Revisi Kedua UU-ITE 2023 Dalam Pandangan Roy Suryo
Rapat Paripurna DPR-RI telah mengesahkan revisi UU ITE No 19/2016 menjadi UU. Ini merupakan revisi ke-2 setelah revisi pertama tahun 2016 lalu (dari aslinya UU ITE No 11/2008).
Menurut resume yang dibacakan oleh Abdul Kharis Almasyhari dari Komisi I DPR RI selaku tim penyusun, setidaknya terdapat 20 (konsideran revisi dari UU yang sebelumnya).
Pemerhati Telematika & Multimedia Independen, Roy Suryo melihat revisi ini nyaris tidak akan terlalu berpengaruh karena meski ada pengurangan pasal, tetapi banyak juga penambahan ayat-ayat di pasal-pasal lainnya.
Padahal, saat ini sudah disahkan juga KUHP Baru yg di dalamnya memuat point-poin dalam UU ITE sebelumnya, bahkan ada yang sudah dihapus.

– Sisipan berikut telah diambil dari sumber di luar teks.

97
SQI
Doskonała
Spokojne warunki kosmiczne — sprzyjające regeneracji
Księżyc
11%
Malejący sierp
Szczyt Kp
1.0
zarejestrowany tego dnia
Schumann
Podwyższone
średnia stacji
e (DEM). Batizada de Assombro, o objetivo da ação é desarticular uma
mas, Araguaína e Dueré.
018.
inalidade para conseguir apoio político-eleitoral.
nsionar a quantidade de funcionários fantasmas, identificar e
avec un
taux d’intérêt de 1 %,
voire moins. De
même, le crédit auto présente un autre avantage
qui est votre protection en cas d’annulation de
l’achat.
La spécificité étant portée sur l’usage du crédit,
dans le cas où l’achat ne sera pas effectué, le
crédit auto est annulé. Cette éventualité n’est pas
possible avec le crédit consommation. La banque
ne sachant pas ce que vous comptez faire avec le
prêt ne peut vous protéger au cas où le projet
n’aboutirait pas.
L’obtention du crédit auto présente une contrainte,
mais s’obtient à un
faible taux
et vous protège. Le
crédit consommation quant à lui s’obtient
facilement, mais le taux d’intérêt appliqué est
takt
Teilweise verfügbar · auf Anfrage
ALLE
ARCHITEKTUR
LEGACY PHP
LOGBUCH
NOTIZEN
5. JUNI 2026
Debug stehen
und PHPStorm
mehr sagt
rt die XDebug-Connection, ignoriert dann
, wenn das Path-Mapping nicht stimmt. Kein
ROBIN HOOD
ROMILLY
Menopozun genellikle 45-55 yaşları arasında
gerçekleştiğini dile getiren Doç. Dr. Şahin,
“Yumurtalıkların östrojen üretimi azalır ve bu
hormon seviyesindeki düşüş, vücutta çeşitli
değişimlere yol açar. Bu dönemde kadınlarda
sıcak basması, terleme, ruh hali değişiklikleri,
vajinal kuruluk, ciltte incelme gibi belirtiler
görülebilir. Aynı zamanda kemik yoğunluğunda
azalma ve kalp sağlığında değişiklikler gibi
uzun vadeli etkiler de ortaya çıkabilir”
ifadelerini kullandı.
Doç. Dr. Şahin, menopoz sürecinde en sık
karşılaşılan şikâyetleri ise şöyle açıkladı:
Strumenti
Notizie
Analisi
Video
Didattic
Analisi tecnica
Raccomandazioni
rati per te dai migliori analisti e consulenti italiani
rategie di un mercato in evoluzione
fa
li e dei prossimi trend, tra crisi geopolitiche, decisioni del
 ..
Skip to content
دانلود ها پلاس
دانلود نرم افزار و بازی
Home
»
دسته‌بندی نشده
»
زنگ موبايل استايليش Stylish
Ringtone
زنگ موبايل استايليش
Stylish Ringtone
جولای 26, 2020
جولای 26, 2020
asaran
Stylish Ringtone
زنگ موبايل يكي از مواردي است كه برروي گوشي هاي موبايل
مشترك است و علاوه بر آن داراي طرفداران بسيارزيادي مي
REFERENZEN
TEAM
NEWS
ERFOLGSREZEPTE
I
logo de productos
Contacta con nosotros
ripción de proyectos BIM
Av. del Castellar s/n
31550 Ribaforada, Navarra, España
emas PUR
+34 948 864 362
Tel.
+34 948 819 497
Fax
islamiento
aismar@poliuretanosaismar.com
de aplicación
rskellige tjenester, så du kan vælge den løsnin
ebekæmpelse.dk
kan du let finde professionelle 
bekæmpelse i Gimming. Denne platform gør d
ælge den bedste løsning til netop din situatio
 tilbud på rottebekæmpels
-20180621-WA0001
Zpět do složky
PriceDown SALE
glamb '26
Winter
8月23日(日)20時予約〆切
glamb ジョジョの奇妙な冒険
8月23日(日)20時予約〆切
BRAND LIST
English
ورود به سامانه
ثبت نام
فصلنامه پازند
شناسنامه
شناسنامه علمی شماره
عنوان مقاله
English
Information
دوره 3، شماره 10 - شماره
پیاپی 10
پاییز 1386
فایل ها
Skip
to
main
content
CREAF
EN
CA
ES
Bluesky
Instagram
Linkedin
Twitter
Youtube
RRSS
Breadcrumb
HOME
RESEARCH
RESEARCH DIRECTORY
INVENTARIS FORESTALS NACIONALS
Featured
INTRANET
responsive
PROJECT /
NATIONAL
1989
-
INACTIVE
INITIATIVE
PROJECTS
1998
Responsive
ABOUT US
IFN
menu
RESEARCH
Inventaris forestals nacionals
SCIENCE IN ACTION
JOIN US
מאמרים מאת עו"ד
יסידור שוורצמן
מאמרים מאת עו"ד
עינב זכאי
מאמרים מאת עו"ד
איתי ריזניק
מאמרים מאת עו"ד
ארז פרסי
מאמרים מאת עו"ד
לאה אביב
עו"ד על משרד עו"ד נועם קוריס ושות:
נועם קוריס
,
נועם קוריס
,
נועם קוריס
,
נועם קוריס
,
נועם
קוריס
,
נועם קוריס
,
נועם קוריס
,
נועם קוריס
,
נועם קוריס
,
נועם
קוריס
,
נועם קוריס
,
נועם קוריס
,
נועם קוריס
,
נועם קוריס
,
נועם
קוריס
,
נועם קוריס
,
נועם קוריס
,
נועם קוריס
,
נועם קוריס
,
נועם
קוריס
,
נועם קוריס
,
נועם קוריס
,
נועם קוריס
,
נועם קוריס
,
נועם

"Secara objektif saya mengapresiasi penambahan Pasal 16A dan 16B yg ditujukan untuk perlindungan kepada anak-anak dalam mengakses teknologi informasi. Meski penambahan pasal ini terkesan di luar ranah UU ITE," ujar Roy, secara tertulis di Jakarta, 7 Desember 2023.
Kalau harus menunggu UU dari Kementerian lain (yang mengurusi soal anak) dinilai terlalu lama dan bisa tidak sinkron dengan UU ITE yang dibuat saat ini.
Tetapi sebaliknya, Roy justru mempertanyakan perubahan-perubahan Pasal 27 dan 28 yang tampaknya dikurangi, tetapi ditambahi lagi dengan ayat-ayat lain. Bahkan ada tambahan ayat 3 soal kerusuhan yang ditimbulkan (sebagai pengganti dari aturan sejenis di Pasal 15 UU No 1 tahun 1946).
Dengan demikian revisi-revisi di dua pasal ini malah akan menimbulkan multitafsir (baca: selera) aparat hukum dalam mengartikan UU ITE yang sampai sekarang tidak ada standardisasinya.
Hal yang lebih lucu (alias aneh) ada di revisi Pasal 40a, di mana diperkenankannya intervensi pemerintah dalam melakukan koreksi sampai pemutusan akses. Bahkan di Pasal 43 sekarang dimungkinkan Penutupan Akun secara sepihak bilamana dinilai melanggar. Hal ini sangat dikhawatirkan banyak terjadi dispute, karena persepsi seseorang dengan orang lain pasti tidak akan sama (apalagi jika terdapat perbedaan pandangan politik).
Selanjutnya adalah dimungkinkannya seseorang tidak ditahan dengan Pasal 45 yang biasanya digunakan selama ini bilamana bisa menyampaikan 'syarat-syarat tertentu'.
"Sekilas tambahan-tambahan keterangan di pasal ini tampak bagus untuk melindungi masyarakat, namun saya mengkhawatirkan justru besok-besoknya dapat digunakan sebagai bargain dalam menentukan nasib seseorang yang akan dikenakan pasal tersebut karena perbedaan persepsi terhadap peristiwa yang dilakukannya," papar Roy.
"At last but not least, saya tidak mengomentari beberapa revisi mikro dari UU ITE ini, misalnya soal sertifikasi elektronik di Pasal 13 yang menghilangkan kemungkinan sertifikasi asing, karena memang sudah seharusnya demikian. Juga dengan berlakunya KUHP yang baru, banyak juga poin-poin dalam UU ITE ini yang sudah diadopsi di dalamnya, bahkan sebagaimana saya sebut di awal tulisan, beberapa di antaranya sudah dihapus," tambahnya.
Meskipun Roy mengapresiasi Komisi I dan Baleg DPR RI yang sudah berusaha melakukan revisi, Namun, ia mempertanyakan apakah revisi UU ITE saat ini akan membuat cemerlang dan jelas aplikasi UU tersebut di masyarakat, atau malah membuatnya "ambyar" (pecah, tidak fokus), sehingga menimbulkan multipersepsi bagi pelaksanaan di lapangannya.
"Time will tell, kita tunggu saja," ujar Roy, dewan pakar penyusun UU ITE versi pertama (UU 11/2008) dan versi kedua (UU 19/2016) ini.